Abstract

The study of von Peter et al. (1) reported in this issue demonstrates once again how unwise it would be for physicians to ignore the rising tide of interest and use of complementary and alternative therapies amongst our patients. On this occasion, a high usage of complementary and alternative medicine (CAM) has been demonstrated in a population attending a specialist headache clinic, but the observation has been made amongst general neurological patients (2) and famously, in a wider, more generally representative population (3).
The authors discuss a number of reasons for physicians to take note of these findings, including the well-documented fact that most CAM use is not revealed to doctors (with likely attendant risks of treatment interactions). They mention that physicians should remain open to potentially beneficial treatments and that those that are deemed safe and effective should be incorporated into daily practice. The current lack of clarity on which therapies are effective means that they have to end by calling for more research of high quality. They suggest establishing new study designs which can combine ‘the specific demands of CAM with scientifically based, randomised controlled trials’ (RCTs).
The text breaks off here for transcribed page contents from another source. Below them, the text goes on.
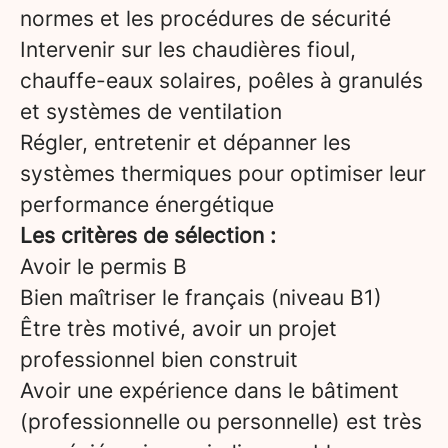
normes et les procédures de sécurité
Intervenir sur les chaudières fioul,
chauffe-eaux solaires, poêles à granulés
et systèmes de ventilation
Régler, entretenir et dépanner les
systèmes thermiques pour optimiser leur
performance énergétique
Les critères de sélection :
Avoir le permis B
Bien maîtriser le français (niveau B1)
Être très motivé, avoir un projet
professionnel bien construit
Avoir une expérience dans le bâtiment
(professionnelle ou personnelle) est très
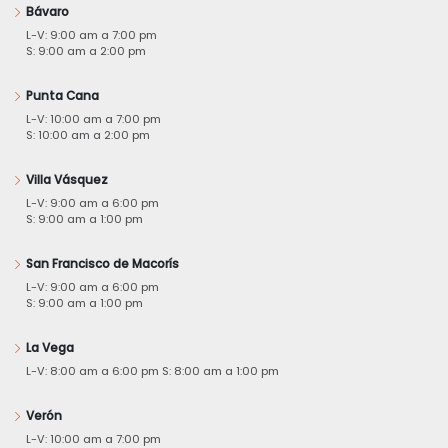
Bávaro
L-V: 9:00 am a 7:00 pm
S: 9:00 am a 2:00 pm
Punta Cana
L-V: 10:00 am a 7:00 pm
S: 10:00 am a 2:00 pm
Villa Vásquez
L-V: 9:00 am a 6:00 pm
S: 9:00 am a 1:00 pm
San Francisco de Macorís
L-V: 9:00 am a 6:00 pm
S: 9:00 am a 1:00 pm
La Vega
L-V: 8:00 am a 6:00 pm S: 8:00 am a 1:00 pm
Verón
L-V: 10:00 am a 7:00 pm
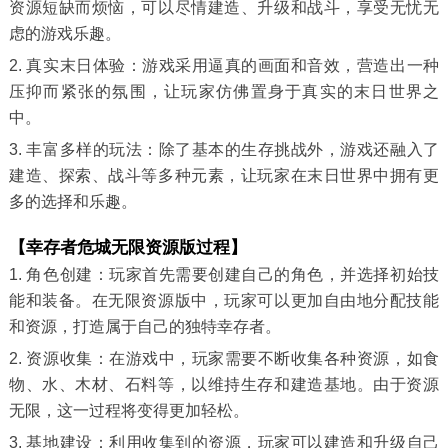
资源短缺而烦恼，可以尽情建造、升级和战斗，享受无忧无
虑的游戏乐趣。
2. 真实末日体验：游戏采用逼真的画面和音效，营造出一种
压抑而紧张的氛围，让玩家仿佛置身于真实的末日世界之
中。
3. 丰富多样的玩法：除了基本的生存挑战外，游戏还融入了
建造、探索、战斗等多种元素，让玩家在末日世界中拥有更
多的选择和乐趣。
【幸存者危城无限资源版过程】
1. 角色创建：玩家首先需要创建自己的角色，并选择初始技
能和装备。在无限资源版中，玩家可以更加自由地分配技能
和资源，打造属于自己的独特幸存者。
2. 资源收集：在游戏中，玩家需要不断收集各种资源，如食
物、水、木材、石料等，以维持生存和建造基地。由于资源
无限，这一过程将变得更加轻松。
3. 基地建设：利用收集到的资源，玩家可以建造和升级自己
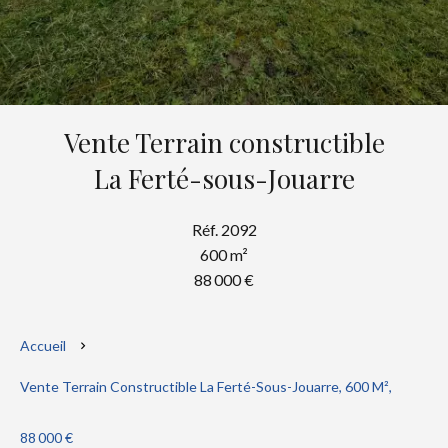
Vente Terrain constructible
La Ferté-sous-Jouarre
Réf. 2092
600 m²
88 000 €
Accueil
Vente Terrain Constructible La Ferté-Sous-Jouarre, 600 M²,
88 000 €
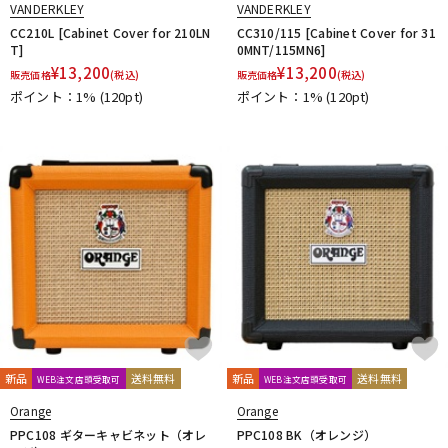
VANDERKLEY
VANDERKLEY
CC210L [Cabinet Cover for 210LN
CC310/115 [Cabinet Cover for 31
T]
0MNT/115MN6]
¥
13,200
¥
13,200
販売価格
(税込)
販売価格
(税込)
ポイント：1%
(120pt)
ポイント：1%
(120pt)
新品
送料無料
新品
送料無料
WEB注文店頭受取可
WEB注文店頭受取可
Orange
Orange
PPC108 ギターキャビネット（オレ
PPC108 BK（オレンジ）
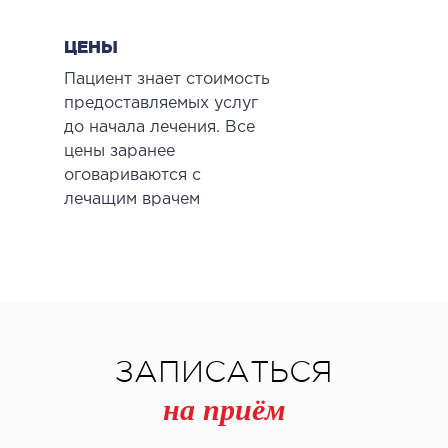
ЦЕНЫ
Пациент знает стоимость
предоставляемых услуг
до начала лечения. Все
цены заранее
оговариваются с
лечащим врачем
ЗАПИСАТЬСЯ
на приём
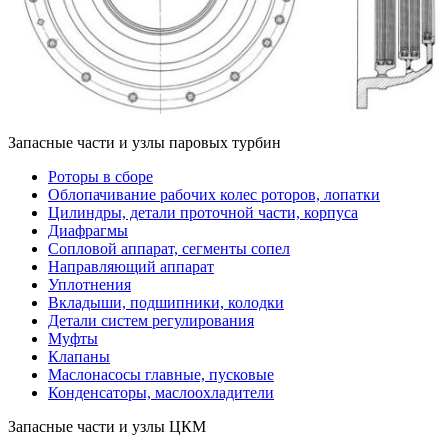
Запасные части и узлы паровых турбин
Роторы в сборе
Облопачивание рабочих колес роторов, лопатки
Цилиндры, детали проточной части, корпуса
Диафрагмы
Сопловой аппарат, сегменты сопел
Направляющий аппарат
Уплотнения
Вкладыши, подшипники, колодки
Детали систем регулирования
Муфты
Клапаны
Маслонасосы главные, пусковые
Конденсаторы, маслоохладители
Запасные части и узлы ЦКМ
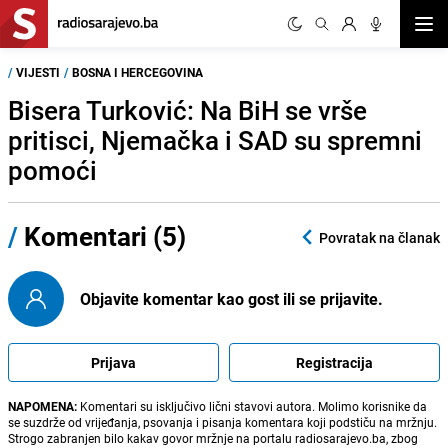
Otvor
/
VIJESTI
/
BOSNA I HERCEGOVINA
Bisera Turković: Na BiH se vrše
pritisci, Njemačka i SAD su spremni
pomoći
/
Komentari (5)
Povratak na članak
Objavite komentar kao gost ili se prijavite.
Prijava
Registracija
NAPOMENA:
Komentari su isključivo lični stavovi autora. Molimo korisnike da
se suzdrže od vrijeđanja, psovanja i pisanja komentara koji podstiču na mržnju.
Strogo zabranjen bilo kakav govor mržnje na portalu radiosarajevo.ba, zbog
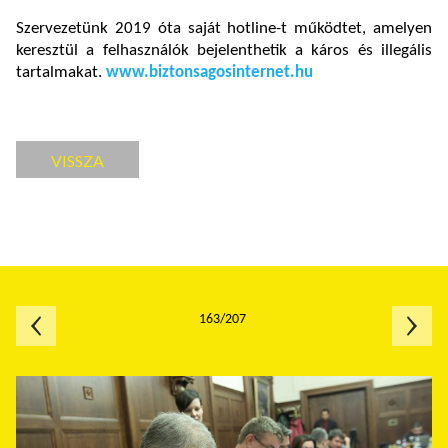
Szervezetünk 2019 óta saját hotline-t működtet, amelyen
keresztül a felhasználók bejelenthetik a káros és illegális
tartalmakat.
www.biztonsagosinternet.hu
VISSZA
163/207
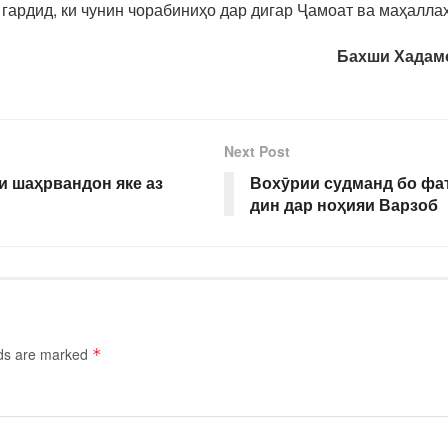
гардид, ки чунин чорабиниҳо дар дигар Ҷамоат ва маҳалла
Бахши Хадамо
Next Post
 шаҳрвандон яке аз
Вохӯрии судманд бо фа
дин дар ноҳияи Варзоб
lds are marked
*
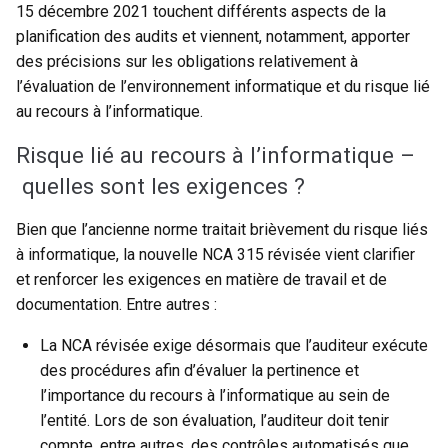
15 décembre 2021 touchent différents aspects de la
planification des audits et viennent, notamment, apporter
des précisions sur les obligations relativement à
l’évaluation de l’environnement informatique et du risque lié
au recours à l’informatique.
Risque lié au recours à l’informatique –
quelles sont les exigences ?
Bien que l’ancienne norme traitait brièvement du risque liés
à informatique, la nouvelle NCA 315 révisée vient clarifier
et renforcer les exigences en matière de travail et de
documentation. Entre autres :
La NCA révisée exige désormais que l’auditeur exécute
des procédures afin d’évaluer la pertinence et
l’importance du recours à l’informatique au sein de
l’entité. Lors de son évaluation, l’auditeur doit tenir
compte, entre autres, des contrôles automatisés que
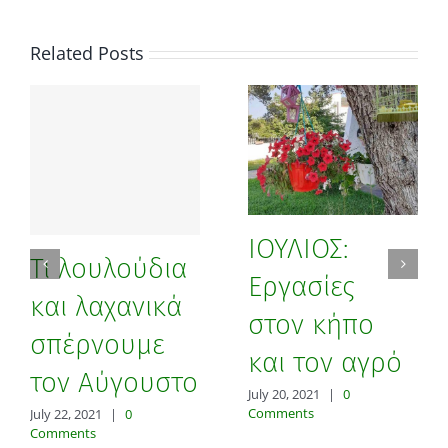
Related Posts
ΙΟΥΛΙΟΣ:
Τι λουλούδια
Εργασίες
και λαχανικά
στον κήπο
σπέρνουμε
και τον αγρό
τον Αύγουστο
July 20, 2021
|
0
Comments
July 22, 2021
|
0
Comments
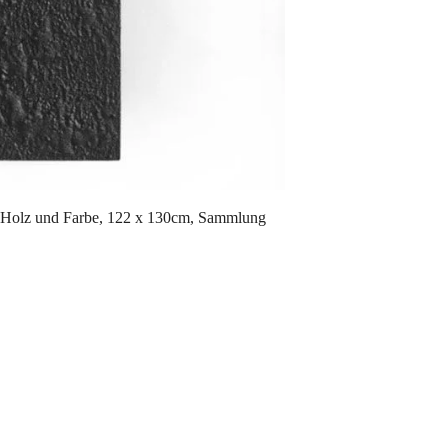
 Holz und Farbe, 122 x 130cm, Sammlung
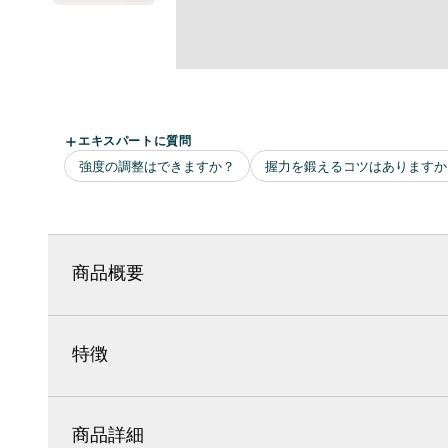
商品概要
特徴
商品詳細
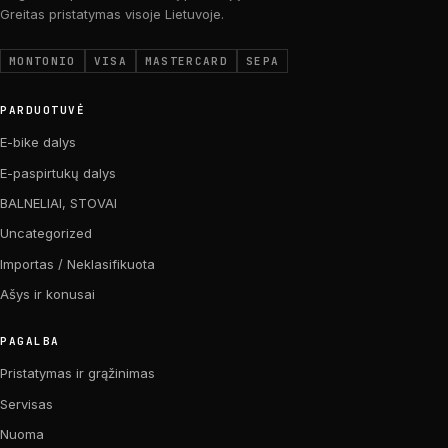
Greitas pristatymas visoje Lietuvoje.
MONTONIO
VISA
MASTERCARD
SEPA
PARDUOTUVĖ
E-bike dalys
E-paspirtukų dalys
BALNELIAI, STOVAI
Uncategorized
Importas / Neklasifikuota
Ašys ir konusai
PAGALBA
Pristatymas ir grąžinimas
Servisas
Nuoma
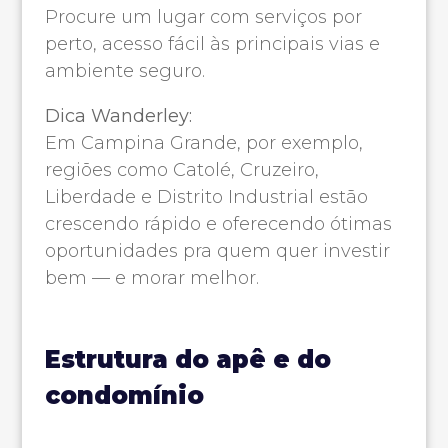
Procure um lugar com serviços por
perto, acesso fácil às principais vias e
ambiente seguro.
Dica Wanderley:
Em Campina Grande, por exemplo,
regiões como Catolé, Cruzeiro,
Liberdade e Distrito Industrial estão
crescendo rápido e oferecendo ótimas
oportunidades pra quem quer investir
bem — e morar melhor.
Estrutura do apê e do
condomínio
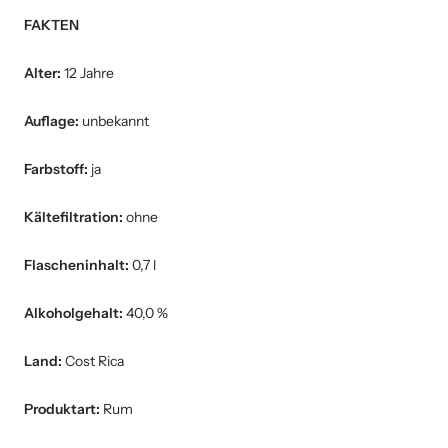
FAKTEN
Alter:
12 Jahre
Auflage:
unbekannt
Farbstoff:
ja
Kältefiltration:
ohne
Flascheninhalt:
0,7 l
Alkoholgehalt:
40,0 %
Land:
Cost Rica
Produktart:
Rum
In other words, they feel a need for more evidence of efficacy before being able to recommend any forms of CAM as reasonable therapeutic options for headache sufferers and for full reimbursement by healthcare providers.
What kind of evidence though? Eighty-five percent of this study sample of 73 patients attending a head and neck pain clinic had used at least one of the 50 CAM therapies listed and 60% perceived the use to have been beneficial. Most of them had not responded to prior conventional therapy and by virtue of attending a specialist headache clinic, are likely to have been amongst the more difficult group to help with their headache symptomatology. One response to this kind of data is to wring the hands and bemoan the apparent willingness of ‘unscientific’ patients to respond to treatments for which there is no ‘evidence’. Here, the placebo effect, nonspecific, situational factors and regression to the mean are generally cited.
Another possible reaction is to wonder what conventional medicine might learn from CAM therapies. Quite apart from obtaining better understanding of CAM therapies and their practitioners, perhaps there are some CAM therapies which physicians might usefully and satisfyingly obtain training in themselves to improve their service to sufferers. If the bringing together of high quality conventional and complementary skills can happen within individual physicians, then I believe that the goals of the ‘integrative medicine’ to which the authors refer will truly begin to be met.
Many conventional interventions in the headache field are not well supported by results from RCTs and yet physicians continue to use them, satisfied with their real-world effectiveness (4). von Peter and colleagues acknowledge difficulties in the design of studies in CAM, at least those concerned with establishing treatment efficacy above placebo, but this is not the only form of evidence. Indeed, I would take from the current study a preliminary demonstration of some evidence that CAM approaches in general can be helpful in the management of headache. It has been well argued that much more use could be made of more formal outcome studies to decide on the usefulness or otherwise of specific CAM interventions – effectiveness research (5).
One example from the headache literature concerns homeopathy, a particularly implausible therapy, which some have suggested should not even be considered for investigation (6). There have been a number of well-conducted RCTs in chronic headache which failed to show efficacy over placebo (7, 8), but a recent observational study compared SF-36 scores before and 4–6 months after homeopathic treatment in 53 patients with longstanding migraine or tension-type headache (9). Highly significant improvements in all dimensions of health were found, with the largest improvements being in the ‘bodily pain’ and ‘vitality’ parameters. Here is a clear mismatch between failure to demonstrate an abstract ‘efficacy’ and demonstration of a concrete ‘effectiveness’, arguably of far more relevance to sufferers.
No one could argue with the goal of expanding the range of effective therapies generally available for headache sufferers. von Peter and colleagues have shown just how many potential therapies are already being used, waiting for assessment. If the only assessment tool allowed is to be the RCT though, then our patients are in for a long wait.